Blog: 40 years in the children's hearings system
So where do you start a blog that covers 40 years as a member of the Children's Panel? I guess you start at the beginning with the question that a lot of people have asked me over the years – why do you do that?
I tell them “I thought it would get me out of work one afternoon a month”. But the real reason is probably similar to most people who join the children’s panel; that is, that I wanted to do some good.
I saw a poster at work that peaked my interest. My own childhood hadn’t been the best and I had a friend whose mum had been a Panel Member and encouraged me. So I applied, went though the interview process and to their credit, I think, the interviewers took a risk and appointed an 18 year old to the Children's Panel. 40 years and literally thousands of panels later, I hope I have lived up to the faith they put in me and I hope I’ve helped to do some good.
To be fair I wasn’t really quite sure what I had gotten myself in to at the beginning.
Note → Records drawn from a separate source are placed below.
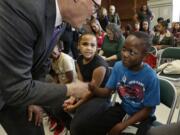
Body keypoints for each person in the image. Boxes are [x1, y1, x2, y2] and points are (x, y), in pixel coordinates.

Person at [0, 0, 102, 135]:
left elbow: (42, 63)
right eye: (95, 6)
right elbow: (16, 87)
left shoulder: (60, 21)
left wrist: (35, 100)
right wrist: (70, 89)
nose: (94, 15)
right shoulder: (25, 9)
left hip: (18, 90)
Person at [71, 31, 160, 135]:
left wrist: (123, 125)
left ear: (145, 56)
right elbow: (107, 92)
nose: (125, 54)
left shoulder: (151, 76)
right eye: (124, 49)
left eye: (132, 52)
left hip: (143, 116)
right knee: (91, 128)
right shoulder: (118, 66)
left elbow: (148, 110)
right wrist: (94, 89)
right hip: (123, 108)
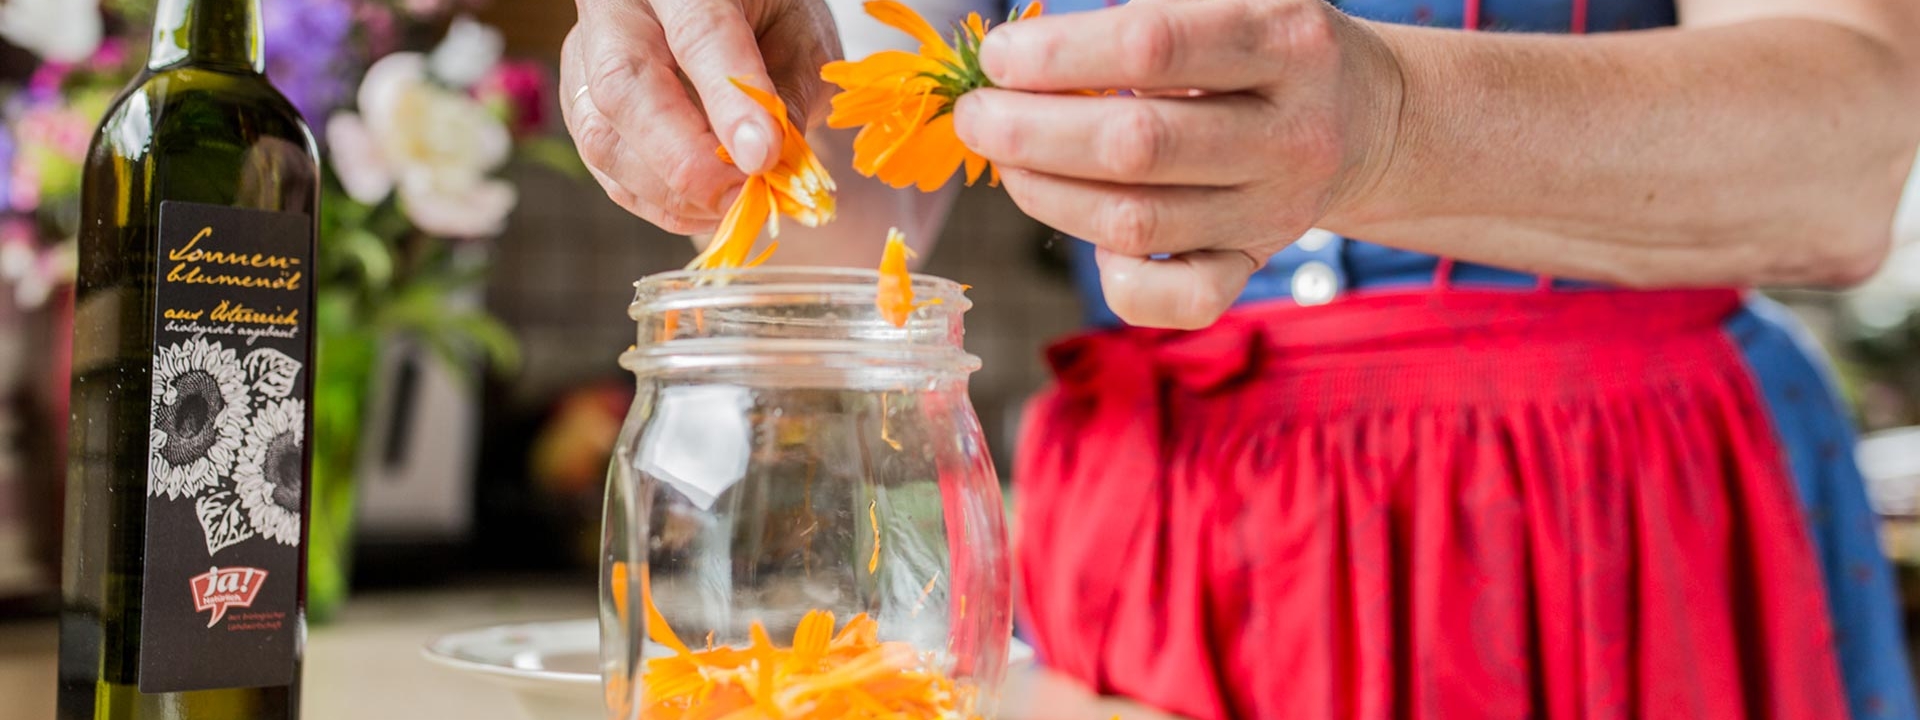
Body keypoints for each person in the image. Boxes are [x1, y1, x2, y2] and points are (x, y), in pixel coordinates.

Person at [559, 0, 1920, 716]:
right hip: (1161, 549)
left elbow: (1848, 162)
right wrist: (709, 93)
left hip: (1598, 524)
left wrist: (1392, 125)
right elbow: (855, 215)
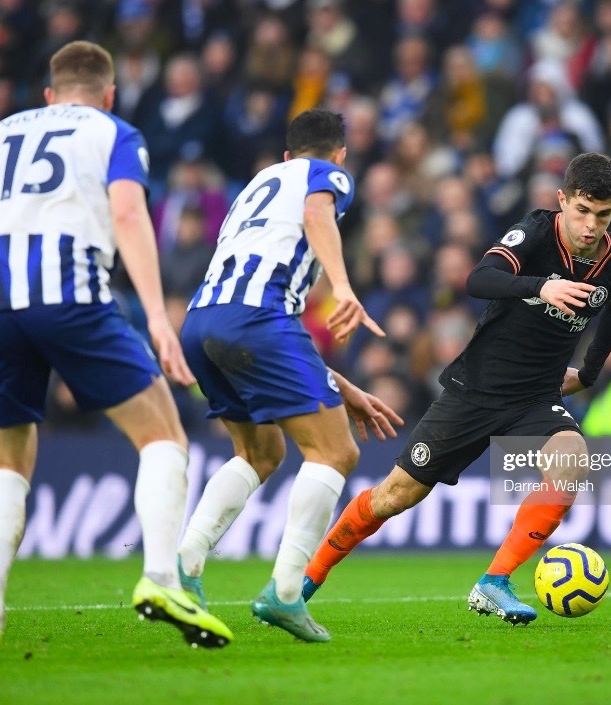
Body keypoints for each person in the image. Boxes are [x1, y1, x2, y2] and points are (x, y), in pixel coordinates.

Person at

On one of my first observations of a hearing, one of the panel members asked about a “daily”. I come from Springburn. I didn’t know what a daily was! Thankfully though, that was not the kind of thing that I experienced again. I soon learned to admire many of the people that I sat in panels with and be in awe of their skills and compassion for the children and young people who we helped to care for, protect and guide, and their ability to suss situations and make good decisions regardless of their background. I continue to be inspired by many of my colleagues on the panel today and continue to be wedded to the idea that people from the community can make the best decisions about protecting children in their community.
I joined the Children's Panel when things were a bit different; last in chaired the hearing, smoking was allowed in the hearing room with large glass ashtrays on the tables, we sat behind huge board room like tables, lawyers were few and far between, Reporters often wrote the decision and the reasons and engaged in the hearing much more than they do today, and much more of the cases related to offence grounds.
Clearly things have changed But what I think hasn’t changed is that today, children, young people and their families experience the same kinds of problems as they ever did – and more. However, I also think that the commitment to the Kilbrandon principles is as strong as it ever was in a unique children's hearings system which I am still proud to be a part of and which has quietly, without fuss and pomp, helped hundreds of thousands of infants, children and young people over the past 50 years.
As far as the future of the children's hearings system is concerned I have no doubt that its positive effect on our children will continue to be valued and whilst the mechanics of hearings might change in line with The Promise - there might be more technology and more people involved - fundamentally I believe that infants, children and young people will always be at the heart of what we do and the decisions we make.